The role of fluids on strain localization at seismogenic depth: a case study from brittle-ductile faults from Olkiluoto Island, SW Finland

Fluids play a key role in weakening rocks, controlling crustal deformation from early fracture development to mature strain localization, fault nucleation and propagation through cumulative slip. In particular, at the brittle-ductile transition zone crustal deformation and fluid flow are mutually interconnected by repeating cycles of transient frictional and viscous deformation. Uncertainties remain, however, on the details of the micromechanical and chemical influence of fluids in facilitating strain localization processes.
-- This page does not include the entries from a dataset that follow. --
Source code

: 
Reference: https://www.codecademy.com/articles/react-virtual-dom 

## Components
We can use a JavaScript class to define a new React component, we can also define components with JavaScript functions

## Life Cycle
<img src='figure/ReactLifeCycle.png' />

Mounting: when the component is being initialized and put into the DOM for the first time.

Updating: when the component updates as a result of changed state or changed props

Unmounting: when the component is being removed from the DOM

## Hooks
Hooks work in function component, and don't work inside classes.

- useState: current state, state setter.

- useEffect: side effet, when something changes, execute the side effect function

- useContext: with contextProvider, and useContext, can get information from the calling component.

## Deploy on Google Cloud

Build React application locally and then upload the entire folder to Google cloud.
N-S to NW-SE sub-vertical brittle-ductile faults cut across the Paleoproterozoic migmatitic basement of southwestern Finland on the island of Olkiluoto, where the Finnish authorities plan the construction of a deep repository for high-grade nuclear waste. The faults are characterized by a brittle–ductile to fully brittle deformation style resulting from transient fluid pressurization. We investigated a representative fault by combining field and microstructural observations with fluid inclusion and mineral chemistry analysis on synkinematic and authigenic minerals in order to reconstruct the temporal variations of pressure, temperature, composition and salinity of the synkinematic fluids that controlled strain localization. Combined laser ablation inductively coupled plasma time-of-flight mass spectrometry (LA-ICP-TOFMS) and electron back-scattered diffraction analysis (EBSD) were also applied on authigenic sulphides to gain insights into their role upon strain accommodation and deformation-induced elemental transport and distribution at the microscopic scale.
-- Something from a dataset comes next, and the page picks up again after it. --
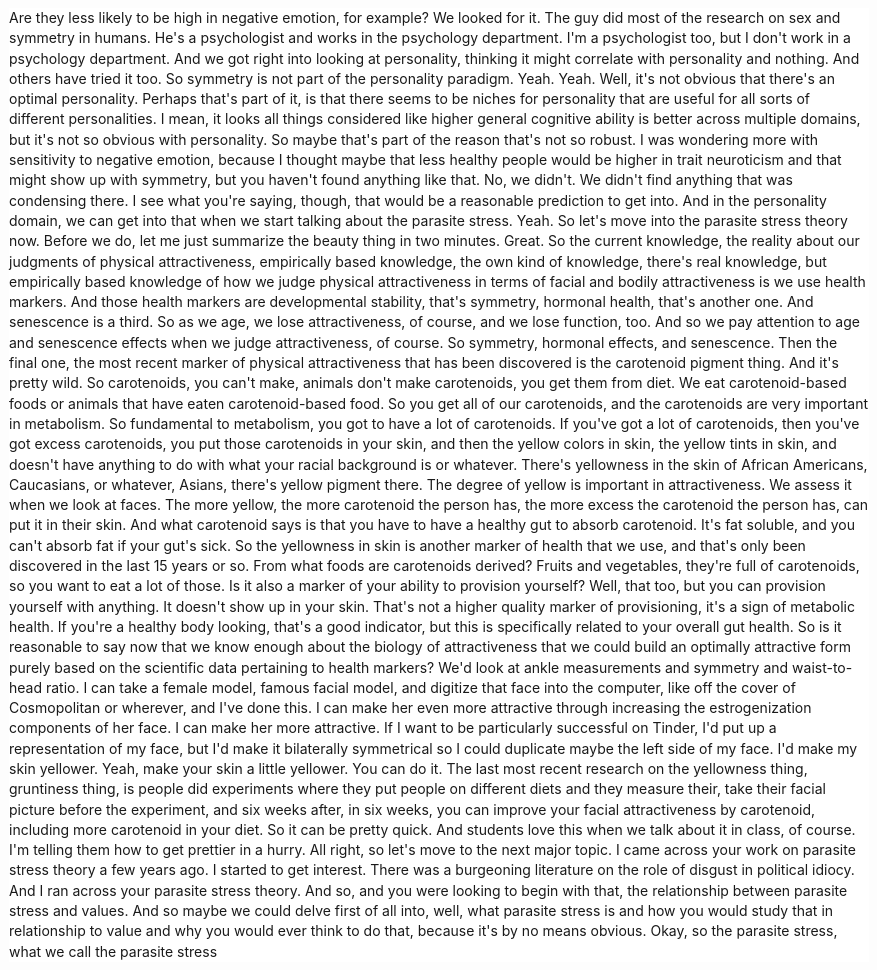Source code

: Are they less likely to be high in negative emotion, for example? We looked for it. The guy did most of the research on sex and symmetry in humans. He's a psychologist and works in the psychology department. I'm a psychologist too, but I don't work in a psychology department. And we got right into looking at personality, thinking it might correlate with personality and nothing. And others have tried it too. So symmetry is not part of the personality paradigm. Yeah. Yeah. Well, it's not obvious that there's an optimal personality. Perhaps that's part of it, is that there seems to be niches for personality that are useful for all sorts of different personalities. I mean, it looks all things considered like higher general cognitive ability is better across multiple domains, but it's not so obvious with personality. So maybe that's part of the reason that's not so robust. I was wondering more with sensitivity to negative emotion, because I thought maybe that less healthy people would be higher in trait neuroticism and that might show up with symmetry, but you haven't found anything like that. No, we didn't. We didn't find anything that was condensing there. I see what you're saying, though, that would be a reasonable prediction to get into. And in the personality domain, we can get into that when we start talking about the parasite stress. Yeah. So let's move into the parasite stress theory now. Before we do, let me just summarize the beauty thing in two minutes. Great. So the current knowledge, the reality about our judgments of physical attractiveness, empirically based knowledge, the own kind of knowledge, there's real knowledge, but empirically based knowledge of how we judge physical attractiveness in terms of facial and bodily attractiveness is we use health markers. And those health markers are developmental stability, that's symmetry, hormonal health, that's another one. And senescence is a third. So as we age, we lose attractiveness, of course, and we lose function, too. And so we pay attention to age and senescence effects when we judge attractiveness, of course. So symmetry, hormonal effects, and senescence. Then the final one, the most recent marker of physical attractiveness that has been discovered is the carotenoid pigment thing. And it's pretty wild. So carotenoids, you can't make, animals don't make carotenoids, you get them from diet. We eat carotenoid-based foods or animals that have eaten carotenoid-based food. So you get all of our carotenoids, and the carotenoids are very important in metabolism. So fundamental to metabolism, you got to have a lot of carotenoids. If you've got a lot of carotenoids, then you've got excess carotenoids, you put those carotenoids in your skin, and then the yellow colors in skin, the yellow tints in skin, and doesn't have anything to do with what your racial background is or whatever. There's yellowness in the skin of African Americans, Caucasians, or whatever, Asians, there's yellow pigment there. The degree of yellow is important in attractiveness. We assess it when we look at faces. The more yellow, the more carotenoid the person has, the more excess the carotenoid the person has, can put it in their skin. And what carotenoid says is that you have to have a healthy gut to absorb carotenoid. It's fat soluble, and you can't absorb fat if your gut's sick. So the yellowness in skin is another marker of health that we use, and that's only been discovered in the last 15 years or so. From what foods are carotenoids derived? Fruits and vegetables, they're full of carotenoids, so you want to eat a lot of those. Is it also a marker of your ability to provision yourself? Well, that too, but you can provision yourself with anything. It doesn't show up in your skin. That's not a higher quality marker of provisioning, it's a sign of metabolic health. If you're a healthy body looking, that's a good indicator, but this is specifically related to your overall gut health. So is it reasonable to say now that we know enough about the biology of attractiveness that we could build an optimally attractive form purely based on the scientific data pertaining to health markers? We'd look at ankle measurements and symmetry and waist-to-head ratio. I can take a female model, famous facial model, and digitize that face into the computer, like off the cover of Cosmopolitan or wherever, and I've done this. I can make her even more attractive through increasing the estrogenization components of her face. I can make her more attractive. If I want to be particularly successful on Tinder, I'd put up a representation of my face, but I'd make it bilaterally symmetrical so I could duplicate maybe the left side of my face. I'd make my skin yellower. Yeah, make your skin a little yellower. You can do it. The last most recent research on the yellowness thing, gruntiness thing, is people did experiments where they put people on different diets and they measure their, take their facial picture before the experiment, and six weeks after, in six weeks, you can improve your facial attractiveness by carotenoid, including more carotenoid in your diet. So it can be pretty quick. And students love this when we talk about it in class, of course. I'm telling them how to get prettier in a hurry. All right, so let's move to the next major topic. I came across your work on parasite stress theory a few years ago. I started to get interest. There was a burgeoning literature on the role of disgust in political idiocy. And I ran across your parasite stress theory. And so, and you were looking to begin with that, the relationship between parasite stress and values. And so maybe we could delve first of all into, well, what parasite stress is and how you would study that in relationship to value and why you would ever think to do that, because it's by no means obvious. Okay, so the parasite stress, what we call the parasite stress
Initial embrittlement of the Olkiluoto basement occurred under a first event of fluid overpressure conditions (> 210 MPa) with formation of a diffuse network of joints and/or hybrid–shear fractures in a volume that corresponds to the fault damage zone. Subsequent deformation was caused by repeated hydrofracturing induced by fluid pressure up to 210 MPa. Brittle ruptures affected a system that was otherwise under overall ductile conditions, as demonstrated by mutually overprinting veining, cataclasis and plastic deformation.

Later exhumation and cooling of the fault system to fully brittle conditions was aided by reactivation triggered by a distinct fluid ingress at lower pressure (140-180 MPa) and temperature (≤ 300° C). Deformation was accommodated at that stage by the interplay of brittle fracturing and low-temperature crystal-plastic in sulphides. Strain and fluid flow created high diffusivity pathways within the pyrite crystal lattices contributing to- and enhancing the net transport of a significant range of heavy elements (e.g. Co, Ni, Cu, Sn, Ag, As, Sb, Pb). These data indicate that the studied fault zone acted as a chemically open system and fault valve.